Provided passage:
+-------+
# Tyco Curve Hugger and HP-2 Shoe Wear Solved



## Guest

Perhaps you have seen this? 

The Tyco Curve Hugger and HP-2 Pick-up shoes all end up cut through the center like a hacksaw blade was used on them.
I never got a used chassis of those type without this wear. I bought plenty of replacement shoes, and after 30-50 laps, got the same results. In addition, they rode rough, jumped and snapped on the joints, and sounded harsh.

I decided I would remedy this problem or ditch the lot (30+)!

Step 1: Finding The Flaw:
The Tyco pick-up designs looked to me to be gradual progressions with only minor improvements, not radical design changes. I cut my teeth on the wiper chassis, so I knew where they started. And yet the 440-X2 shoes can go hundreds of laps, and for obvious reasons. Wiper chassis ride on the wipers, the front wheels are for looks. The 440 rides on all 4 wheels with floating wipers and very light spring pressure.

But I always thought the CH and HP-2 were the 1st to do that as well. Wrong! The full-size front wheels and tires look damn good, eh? But upon closer inspection, they only touch the track, at times. They don't support the front end at all. I found instead, the shoe, which was intended to float on the rail with its variable spring, was supporting the front end entirely, and did not float at all.

Step 2: Finding a solution with only common stock Tyco parts:

The solution involved accomplishing 2 things. 

First, get the chassis supported on all 4 wheels.

Second, get the shoes to float as originally intended, but never accomplished by Tyco.

The first problem is easily solved: Tyco-Pro Rear tires are the correct width for _Most_ CH and HP-2 front rims, and their height gives full rolling chassis support. They are also still available new in silicone form. The only exception I found was the narrow front rims on my early black-frame CH chassis. Easily solved again, slice one silicone tire in two!
+-------+
Records:
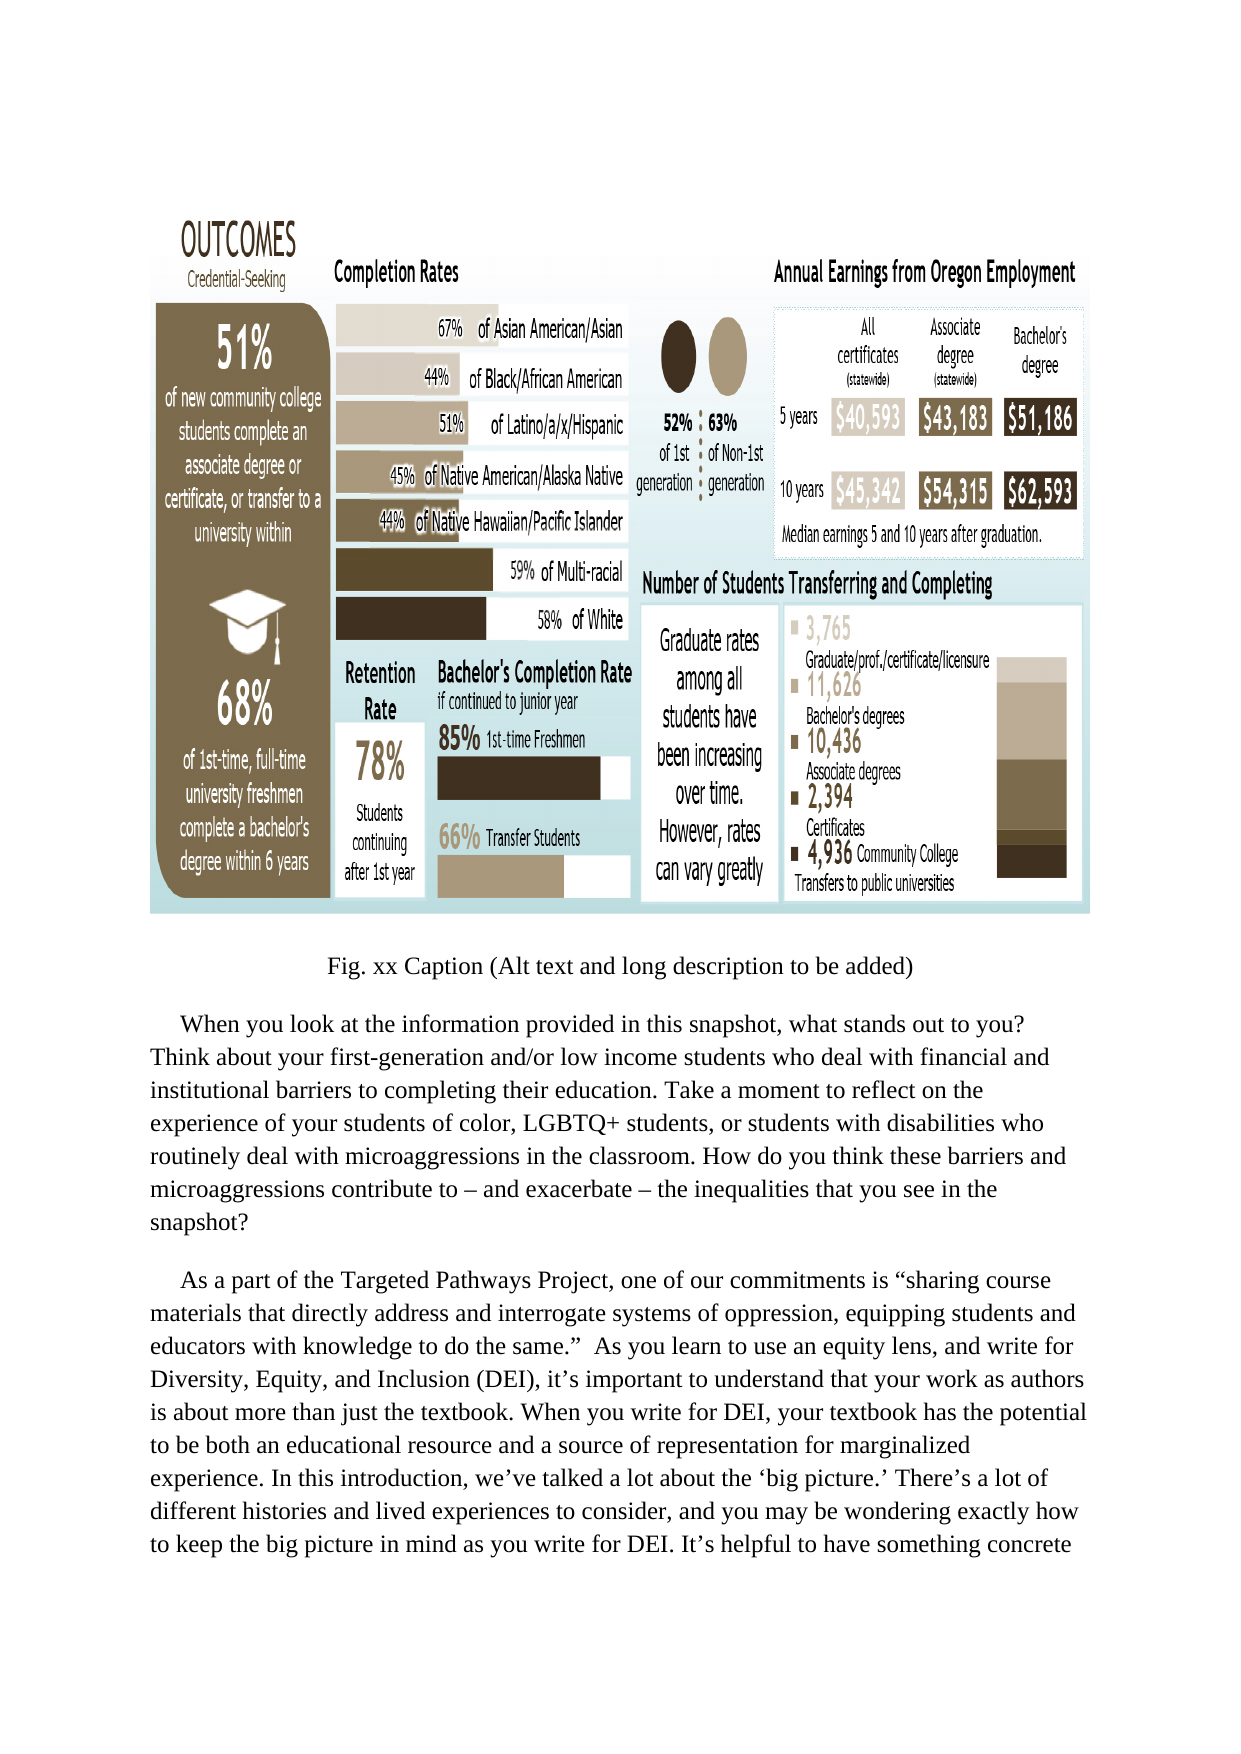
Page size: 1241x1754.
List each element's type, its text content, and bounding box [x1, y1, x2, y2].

text As a part of the Targeted Pathways Project, one of our commitments is “sharing course materials that directly address and interrogate systems of oppression, equipping students and educators with knowledge to do the same.” As you learn to use an equity lens, and write for Diversity, Equity, and Inclusion (DEI), it’s important to understand that your work as authors is about more than just the textbook. When you write for DEI, your textbook has the potential to be both an educational resource and a source of representation for marginalized experience. In this introduction, we’ve talked a lot about the ‘big picture.’ There’s a lot of different histories and lived experiences to consider, and you may be wondering exactly how to keep the big picture in mind as you write for DEI. It’s helpful to have something concrete [150, 1265, 1090, 1558]
text Fig. xx Caption (Alt text and long description to be added) [150, 951, 1090, 979]
text When you look at the information provided in this snapshot, what stands out to you? Think about your first-generation and/or low income students who deal with financial and institutional barriers to completing their education. Take a moment to reflect on the experience of your students of color, LGBTQ+ students, or students with disabilities who routinely deal with microaggressions in the classroom. How do you think these barriers and microaggressions contribute to – and exacerbate – the inequalities that you see in the snapshot? [150, 1009, 1090, 1236]
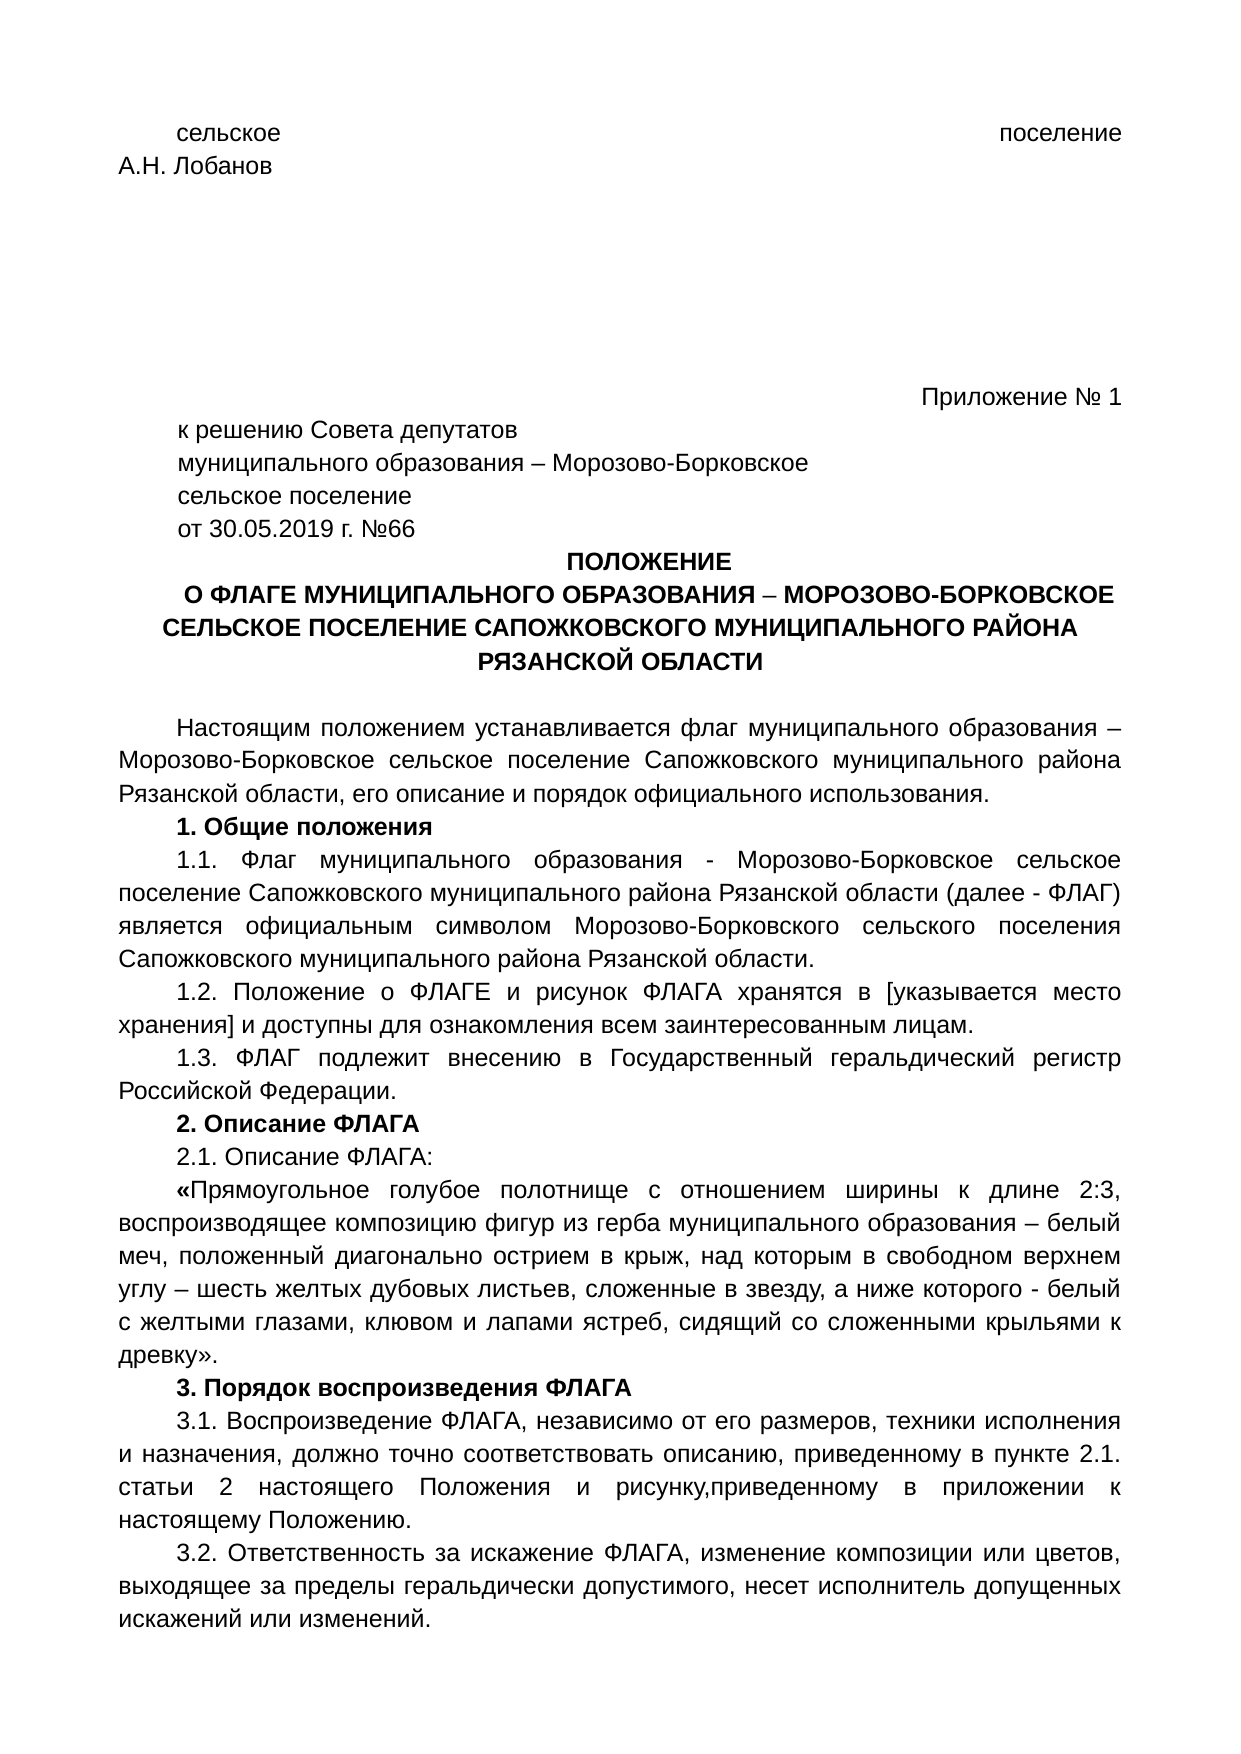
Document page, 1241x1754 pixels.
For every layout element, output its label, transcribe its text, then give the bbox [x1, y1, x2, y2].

text 3. Порядок воспроизведения ФЛАГА [118, 1373, 1122, 1402]
text муниципального образования – Морозово-Борковское [118, 448, 1122, 477]
text 1.3. ФЛАГ подлежит внесению в Государственный геральдический регистр Российской Федерации. [118, 1043, 1122, 1104]
text «Прямоугольное голубое полотнище с отношением ширины к длине 2:3, воспроизводящее композицию фигур из герба муниципального образования – белый меч, положенный диагонально острием в крыж, над которым в свободном верхнем углу – шесть желтых дубовых листьев, сложенные в звезду, а ниже которого - белый с желтыми глазами, клювом и лапами ястреб, сидящий со сложенными крыльями к древку». [118, 1175, 1122, 1369]
text 3.2. Ответственность за искажение ФЛАГА, изменение композиции или цветов, выходящее за пределы геральдически допустимого, несет исполнитель допущенных искажений или изменений. [118, 1538, 1122, 1633]
text ПОЛОЖЕНИЕ [118, 547, 1122, 576]
text от 30.05.2019 г. №66 [118, 514, 1122, 543]
text О ФЛАГЕ МУНИЦИПАЛЬНОГО ОБРАЗОВАНИЯ – МОРОЗОВО-БОРКОВСКОЕ СЕЛЬСКОЕ ПОСЕЛЕНИЕ САПОЖКОВСКОГО МУНИЦИПАЛЬНОГО РАЙОНА РЯЗАНСКОЙ ОБЛАСТИ [118, 580, 1122, 675]
text Настоящим положением устанавливается флаг муниципального образования – Морозово-Борковское сельское поселение Сапожковского муниципального района Рязанской области, его описание и порядок официального использования. [118, 712, 1122, 807]
text 1.2. Положение о ФЛАГЕ и рисунок ФЛАГА хранятся в [указывается место хранения] и доступны для ознакомления всем заинтересованным лицам. [118, 977, 1122, 1038]
text 1. Общие положения [118, 812, 1122, 840]
text 2. Описание ФЛАГА [118, 1109, 1122, 1137]
text 3.1. Воспроизведение ФЛАГА, независимо от его размеров, техники исполнения и назначения, должно точно соответствовать описанию, приведенному в пункте 2.1. статьи 2 настоящего Положения и рисунку,приведенному в приложении к настоящему Положению. [118, 1406, 1122, 1534]
text к решению Совета депутатов [118, 415, 1122, 444]
text 2.1. Описание ФЛАГА: [118, 1142, 1122, 1171]
text 1.1. Флаг муниципального образования - Морозово-Борковское сельское поселение Сапожковского муниципального района Рязанской области (далее - ФЛАГ) является официальным символом Морозово-Борковского сельского поселения Сапожковского муниципального района Рязанской области. [118, 844, 1122, 972]
text сельское поселение [118, 481, 1122, 510]
text Приложение № 1 [118, 382, 1122, 411]
text сельское поселение А.Н. Лобанов [118, 118, 1122, 180]
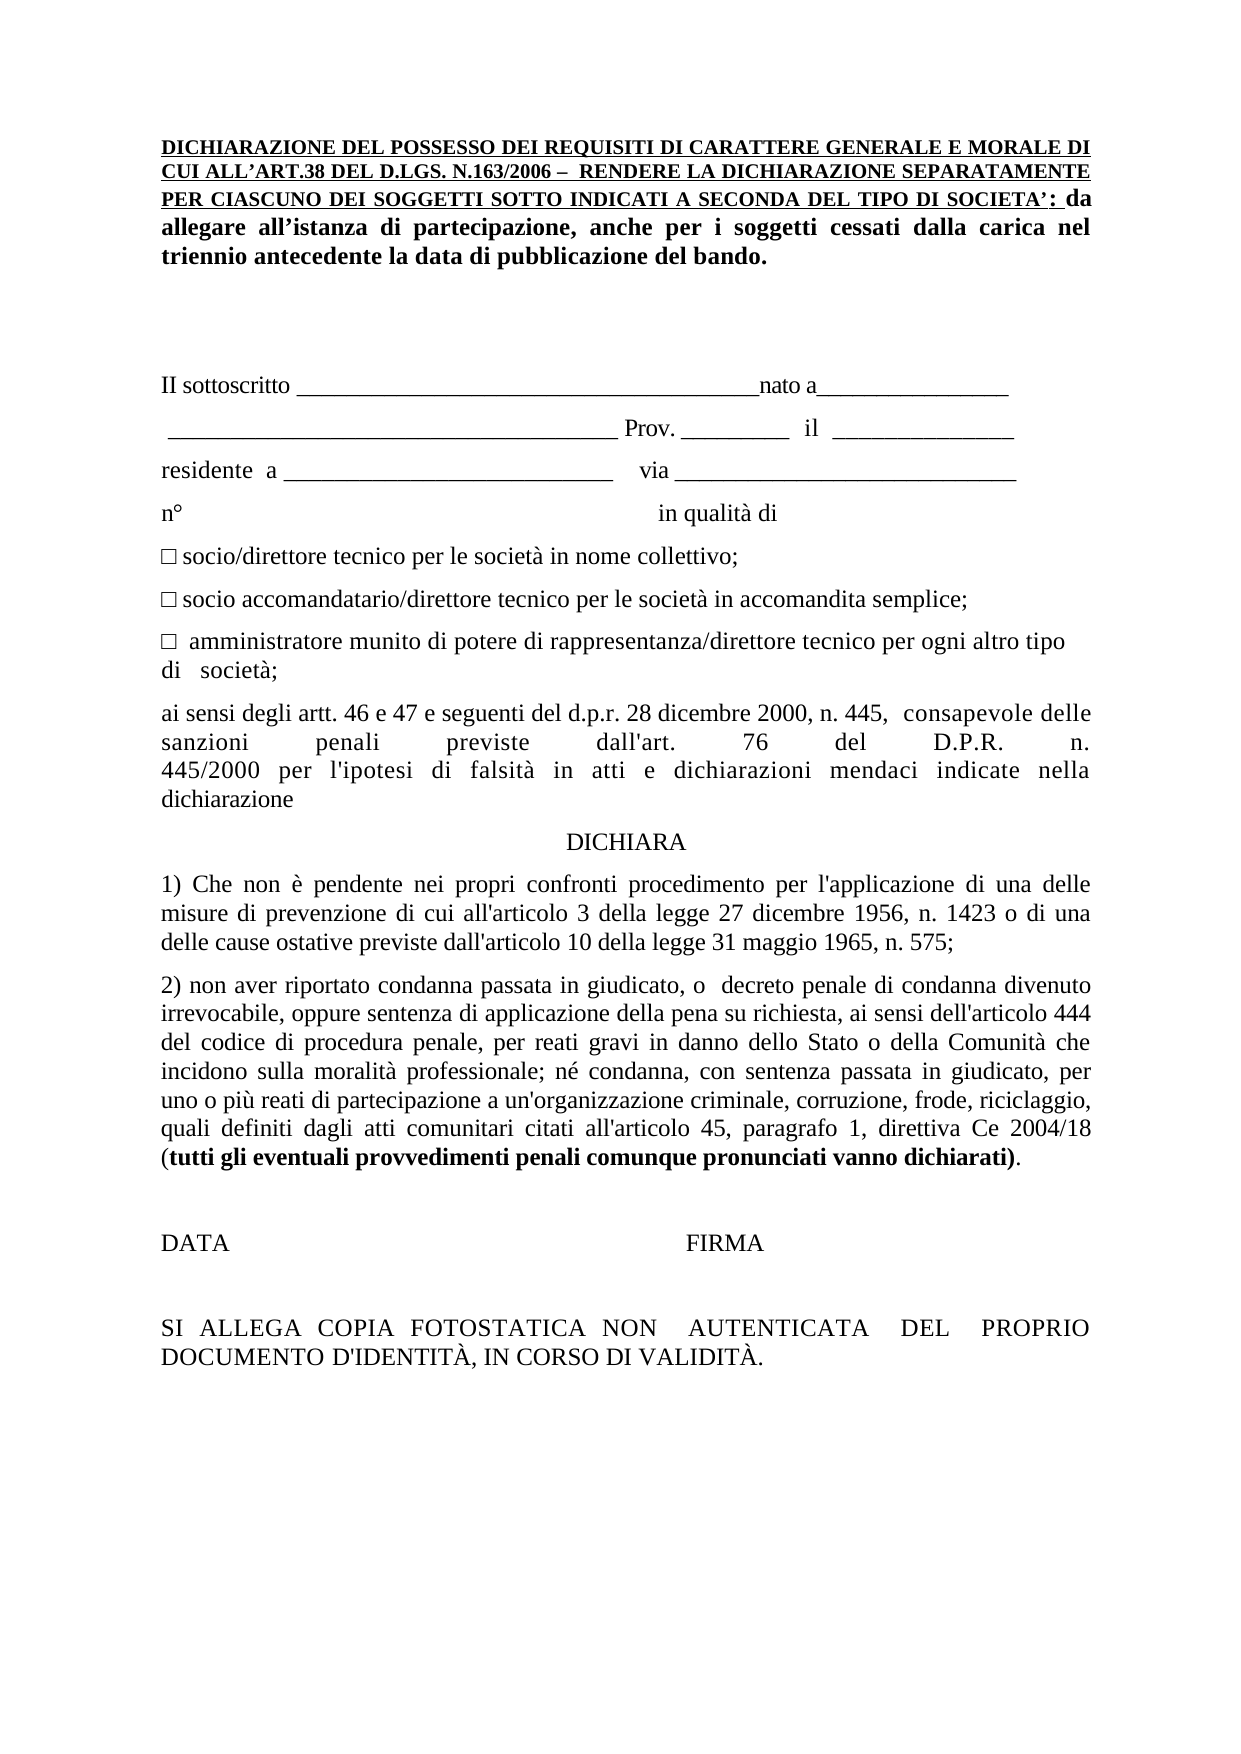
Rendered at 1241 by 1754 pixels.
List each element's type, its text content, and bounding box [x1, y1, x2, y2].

text DATA FIRMA [161, 1228, 1092, 1256]
text □ socio/direttore tecnico per le società in nome collettivo; [161, 541, 1092, 570]
text DICHIARA [161, 827, 1092, 856]
text 2) non aver riportato condanna passata in giudicato, o decreto penale di condanna divenuto irrevocabile, oppure sentenza di applicazione della pena su richiesta, ai sensi dell'articolo 444 del codice di procedura penale, per reati gravi in danno dello Stato o della Comunità che incidono sulla moralità professionale; né condanna, con sentenza passata in giudicato, per uno o più reati di partecipazione a un'organizzazione criminale, corruzione, frode, riciclaggio, quali definiti dagli atti comunitari citati all'articolo 45, paragrafo 1, direttiva Ce 2004/18 (tutti gli eventuali provvedimenti penali comunque pronunciati vanno dichiarati). [161, 970, 1092, 1171]
text n° in qualità di [161, 498, 1092, 527]
text ____________________________________ Prov. _________ il ______________ [162, 413, 1092, 442]
text □ amministratore munito di potere di rappresentanza/direttore tecnico per ogni altro tipo di società; [161, 626, 1092, 684]
text SI ALLEGA COPIA FOTOSTATICA NON AUTENTICATA DEL PROPRIO DOCUMENTO D'IDENTITÀ, IN CORSO DI VALIDITÀ. [161, 1313, 1092, 1371]
text residente a __________________________ via ____________________________ [161, 456, 1092, 484]
text DICHIARAZIONE DEL POSSESSO DEI REQUISITI DI CARATTERE GENERALE E MORALE DI CUI ALL’ART.38 DEL D.LGS. N.163/2006 – RENDERE LA DICHIARAZIONE SEPARATAMENTE PER CIASCUNO DEI SOGGETTI SOTTO INDICATI A SECONDA DEL TIPO DI SOCIETA’: da allegare all’istanza di partecipazione, anche per i soggetti cessati dalla carica nel triennio antecedente la data di pubblicazione del bando. [161, 135, 1092, 270]
text ai sensi degli artt. 46 e 47 e seguenti del d.p.r. 28 dicembre 2000, n. 445, consapevole delle sanzioni penali previste dall'art. 76 del D.P.R. n. 445/2000 per l'ipotesi di falsità in atti e dichiarazioni mendaci indicate nella dichiarazione [161, 698, 1092, 813]
text II sottoscritto _____________________________________nato a________________ [161, 370, 1092, 398]
text □ socio accomandatario/direttore tecnico per le società in accomandita semplice; [161, 584, 1092, 612]
text 1) Che non è pendente nei propri confronti procedimento per l'applicazione di una delle misure di prevenzione di cui all'articolo 3 della legge 27 dicembre 1956, n. 1423 o di una delle cause ostative previste dall'articolo 10 della legge 31 maggio 1965, n. 575; [161, 869, 1092, 956]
+-------+
Tasks for this exercise:
(a) In the post about Tyco shoe wear, which tires does the writer say are the correct width for most CH and HP-2 front rims?
(b) Extend the post about Tyco shoe wear, picking up after its final sentence.

Answers in order:
(a) Tyco-Pro rear tires.

(b)
The second issue is a bit more tedious, but still not very difficult.
Remove the pick-up assy. Remove the shoes and springs. Hold the empty shoe-holder with the empty spring wells facing up. Using small flat-tipped needle-nose pliers, fold over the tiny brass flanges on either side of the spring well. Those were what the shoes had been striking on, and preventing the shoes from floating. Now re-install NEW springs and shoes, still available, and the pick-up assy. itself.

You should now be able to set the chassis on the track and roll all 4 wheels without any pressure on the chassis. Next, take the tip of your hobby knife
and slide it under the pick-up shoe. You should now be able to lift the shoes up and down even with your finger holding down on the chassis....something which was never possible with any CH or HP-2 Chassis!

The Wheels are now supporting the weight, and the shoes Float on the rails!

You will find that, during disassembly, most of the original shoe springs are black, burnt, and/or squashed. Bear in mind, the springs are the primary power conduit for power from the shoes to the pick-up plate, so clean, un-burnt springs are crucial to smooth power pick-up. It also important to inspect and clean the bottom of the spring well where the springs make contact inside the pick-up!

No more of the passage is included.